LPM rolls out as a software update to existing Carbon Robotics systems, meaning the company's current fleet gets smarter without hardware changes. That's a significant advantage over competitors who might need to ship new camera systems or processing units to deliver similar capabilities.
The timing matters. As AI models like GPT-4 and Claude demonstrate increasingly general intelligence in language tasks, agriculture has lagged in deploying similarly flexible AI systems. Most farming AI remains narrowly focused on specific crops or specific pest species, requiring extensive retraining for new scenarios.
What makes LPM notable isn't just the size of its training dataset—though 150 million labeled plant images ranks among the largest agricultural datasets ever assembled. It's the model's ability to generalize from that data to make accurate decisions about plants it's never encountered. That's the same conceptual leap that made large language models useful for tasks they weren't explicitly trained on.
Mikesell and his team will continue feeding the model new data as the robots operate. Every field, every soil type, every regional weed variant adds to the system's understanding. The model doesn't just get more data—it gets more diverse data representing actual farming conditions across different climates, crops, and agricultural practices.
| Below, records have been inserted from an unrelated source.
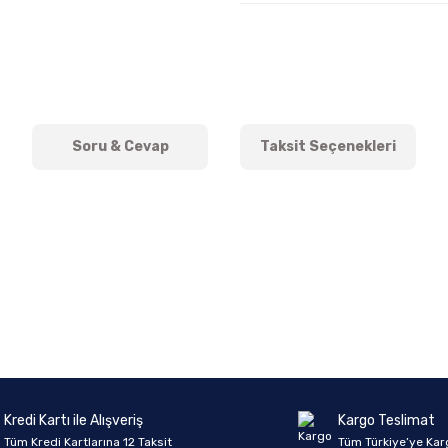
Soru & Cevap
Taksit Seçenekleri
onularda yetersiz gördüğünüz noktaları öneri formunu kullanarak tarafımıza 
Ürün hakkında henüz soru sorulmamış.
Bu ürüne ilk yorumu siz yapın!
Sitemize ilk yorumu siz yapın!
Deneyimini Paylaş
Yorum Yaz
Soru Sor
Kredi Kartı ile Alışveriş
Kargo Teslimat
Tüm Kredi Kartlarına 12 Taksit
Tüm Türkiye’ye Kar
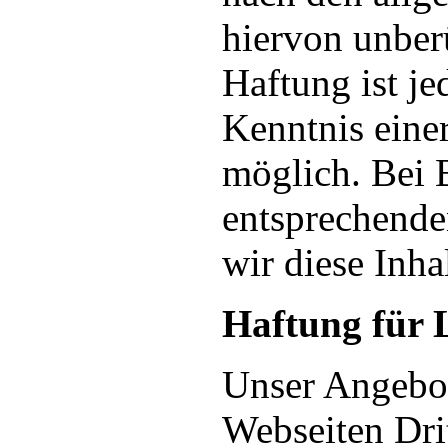
hiervon unber
Haftung ist je
Kenntnis eine
möglich. Bei
entsprechende
wir diese Inh
Haftung für 
Unser Angebot
Webseiten Drit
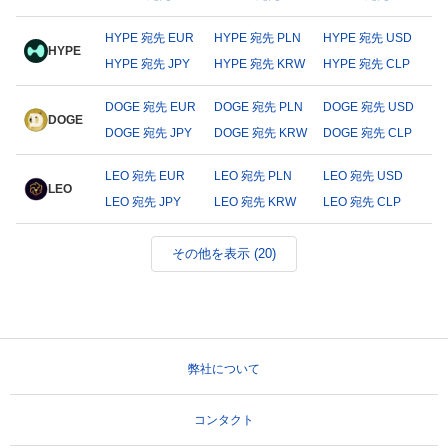
HYPE 宛先 EUR
HYPE 宛先 PLN
HYPE 宛先 USD
HYPE
HYPE 宛先 JPY
HYPE 宛先 KRW
HYPE 宛先 CLP
DOGE 宛先 EUR
DOGE 宛先 PLN
DOGE 宛先 USD
DOGE
DOGE 宛先 JPY
DOGE 宛先 KRW
DOGE 宛先 CLP
LEO 宛先 EUR
LEO 宛先 PLN
LEO 宛先 USD
LEO
LEO 宛先 JPY
LEO 宛先 KRW
LEO 宛先 CLP
その他を表示 (20)
弊社について
コンタクト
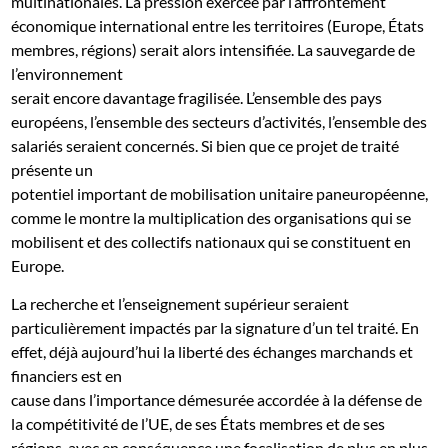
multinationales. La pression exercée par l’affrontement
économique international entre les territoires (Europe, États
membres, régions) serait alors intensifiée. La sauvegarde de
l’environnement
serait encore davantage fragilisée. L’ensemble des pays
européens, l’ensemble des secteurs d’activités, l’ensemble des
salariés seraient concernés. Si bien que ce projet de traité
présente un
potentiel important de mobilisation unitaire paneuropéenne,
comme le montre la multiplication des organisations qui se
mobilisent et des collectifs nationaux qui se constituent en
Europe.
La recherche et l’enseignement supérieur seraient
particulièrement impactés par la signature d’un tel traité. En
effet, déjà aujourd’hui la liberté des échanges marchands et
financiers est en
cause dans l’importance démesurée accordée à la défense de
la compétitivité de l’UE, de ses États membres et de ses
régions, avec en conséquence une focalisation de plus en plus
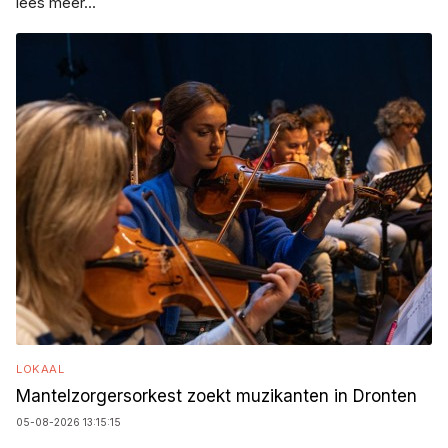
lees meer...
LOKAAL
Mantelzorgersorkest zoekt muzikanten in Dronten
05-08-2026 13:15:15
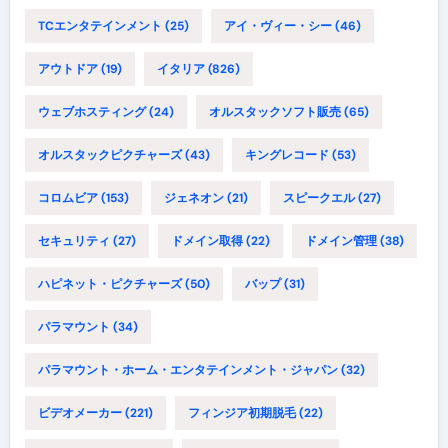
TCエンタテインメント
(25)
アイ・ヴィー・シー
(46)
アウトドア
(19)
イタリア
(826)
ウェブホスティング
(24)
オルスタックソフト販売
(65)
オルスタックピクチャーズ
(43)
キングレコード
(53)
コロムビア
(153)
ジェネオン
(21)
スピークエル
(27)
セキュリティ
(27)
ドメイン取得
(22)
ドメイン管理
(38)
ハピネット・ピクチャーズ
(50)
バップ
(31)
パラマウント
(34)
パラマウント・ホーム・エンタテインメント・ジャパン
(32)
ビデオメーカー
(221)
フィンジア初期脱毛
(22)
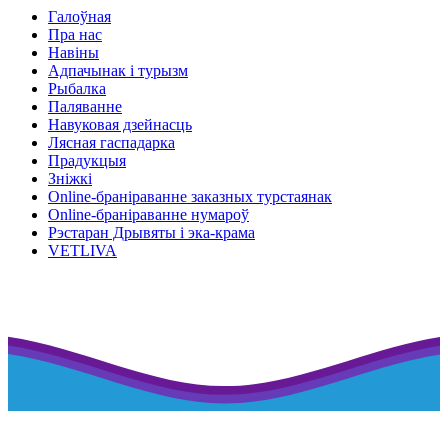
Галоўная
Пра нас
Навіны
Адпачынак і турызм
Рыбалка
Паляванне
Навуковая дзейнасць
Лясная гаспадарка
Прадукцыя
Зніжкі
Оnline-бранiраванне заказных турстаянак
Оnline-бранiраванне нумароў
Рэстаран Дрывяты і эка-крама
VETLIVA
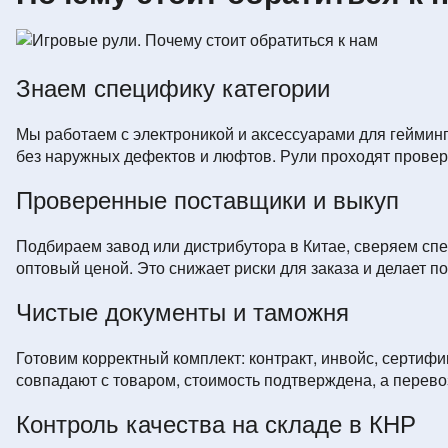
Знаем специфику категории
Мы работаем с электроникой и аксессуарами для гейминг
без наружных дефектов и люфтов. Рули проходят проверк
Проверенные поставщики и выкуп
Подбираем завод или дистрибутора в Китае, сверяем спе
оптовый ценой. Это снижает риски для заказа и делает по
Чистые документы и таможня
Готовим корректный комплект: контракт, инвойс, сертиф
совпадают с товаром, стоимость подтверждена, а перев
Контроль качества на складе в КНР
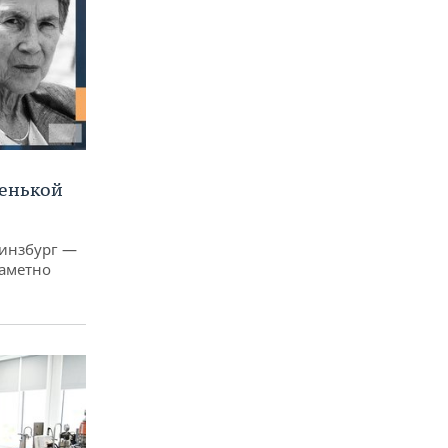
ленькой
Гинзбург —
заметно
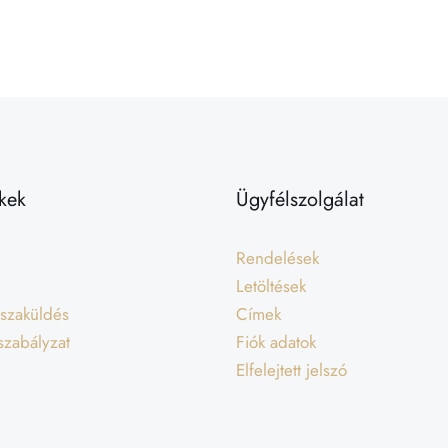
kek
Ügyfélszolgálat
Rendelések
Letöltések
isszaküldés
Címek
 szabályzat
Fiók adatok
Elfelejtett jelszó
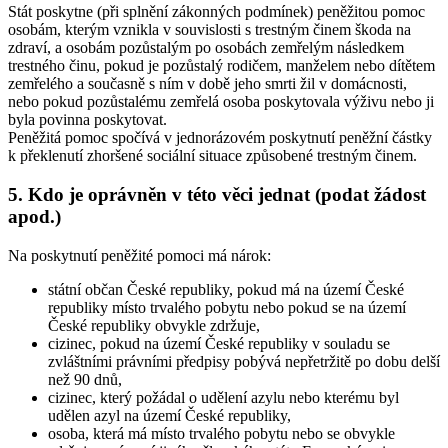
Stát poskytne (při splnění zákonných podmínek) peněžitou pomoc
osobám, kterým vznikla v souvislosti s trestným činem škoda na
zdraví, a osobám pozůstalým po osobách zemřelým následkem
trestného činu, pokud je pozůstalý rodičem, manželem nebo dítětem
zemřelého a současně s ním v době jeho smrti žil v domácnosti,
nebo pokud pozůstalému zemřelá osoba poskytovala výživu nebo ji
byla povinna poskytovat.
Peněžitá pomoc spočívá v jednorázovém poskytnutí peněžní částky
k překlenutí zhoršené sociální situace způsobené trestným činem.
5. Kdo je oprávněn v této věci jednat (podat žádost
apod.)
Na poskytnutí peněžité pomoci má nárok:
státní občan České republiky, pokud má na území České
republiky místo trvalého pobytu nebo pokud se na území
České republiky obvykle zdržuje,
cizinec, pokud na území České republiky v souladu se
zvláštními právními předpisy pobývá nepřetržitě po dobu delší
než 90 dnů,
cizinec, který požádal o udělení azylu nebo kterému byl
udělen azyl na území České republiky,
osoba, která má místo trvalého pobytu nebo se obvykle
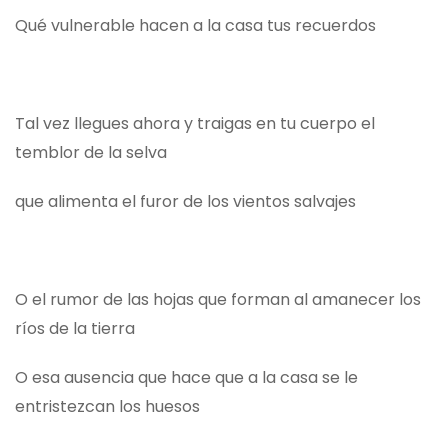
Qué vulnerable hacen a la casa tus recuerdos
Tal vez llegues ahora y traigas en tu cuerpo el
temblor de la selva
que alimenta el furor de los vientos salvajes
O el rumor de las hojas que forman al amanecer los
ríos de la tierra
O esa ausencia que hace que a la casa se le
entristezcan los huesos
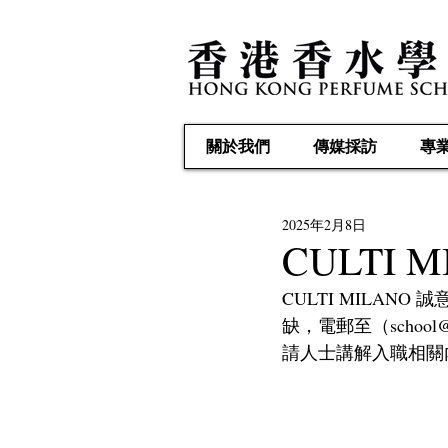
關於我們
傳媒採訪
專
2025年2月8日
CULTI
CULTI MILANO 
誠
缺，電郵至（school@p
請人士講解入職相關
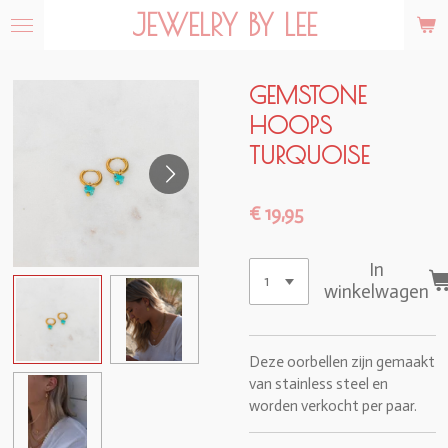
JEWELRY BY LEE
Ga
direct
naar
de
GEMSTONE
hoofdinhoud
HOOPS
TURQUOISE
€ 19,95
In
winkelwagen
Deze oorbellen zijn gemaakt
van stainless steel en
worden verkocht per paar.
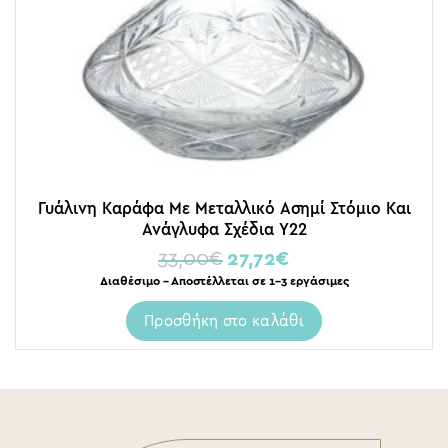
Γυάλινη Καράφα Με Μεταλλικό Ασημί Στόμιο Και
Ανάγλυφα Σχέδια Υ22
33,00
€
27,72
€
Διαθέσιμο – Αποστέλλεται σε 1-3 εργάσιμες
Προσθήκη στο καλάθι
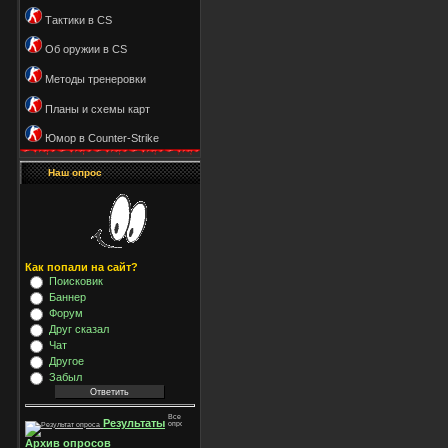
Тактики в CS
Об оружии в CS
Методы тренеровки
Планы и схемы карт
Юмор в Counter-Strike
Наш опрос
Как попали на сайт?
Поисковик
Баннер
Форум
Друг сказал
Чат
Другое
Забыл
Результаты
Архив опросов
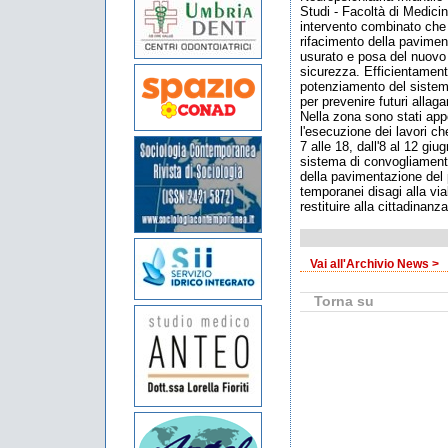
Studi - Facoltà di Medicin
intervento combinato che s
rifacimento della paviment
usurato e posa del nuovo 
sicurezza. Efficientamento
potenziamento del sistem
per prevenire futuri allaga
Nella zona sono stati appo
l'esecuzione dei lavori c
7 alle 18, dall'8 al 12 giug
sistema di convogliamento
della pavimentazione del 
temporanei disagi alla viab
restituire alla cittadinanz
Vai all'Archivio News >
Torna su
Carbon Robotics is betting that agriculture's AI future looks less like rigid computer vision and more like flexible models that understand concepts rather than just patterns. If LPM delivers on its promise, farmers get a system that adapts to their fields instead of forcing fields to adapt to the technology. The real test comes during spring planting season when new weeds emerge across different regions—and whether the model's 150 million training images translate to instant, accurate identification in conditions it hasn't seen before. For an industry that's been burned by overpromised agtech before, Carbon Robotics is shipping working robots with a meaningful upgrade, not a prototype. That practical approach might matter more than the underlying AI breakthrough.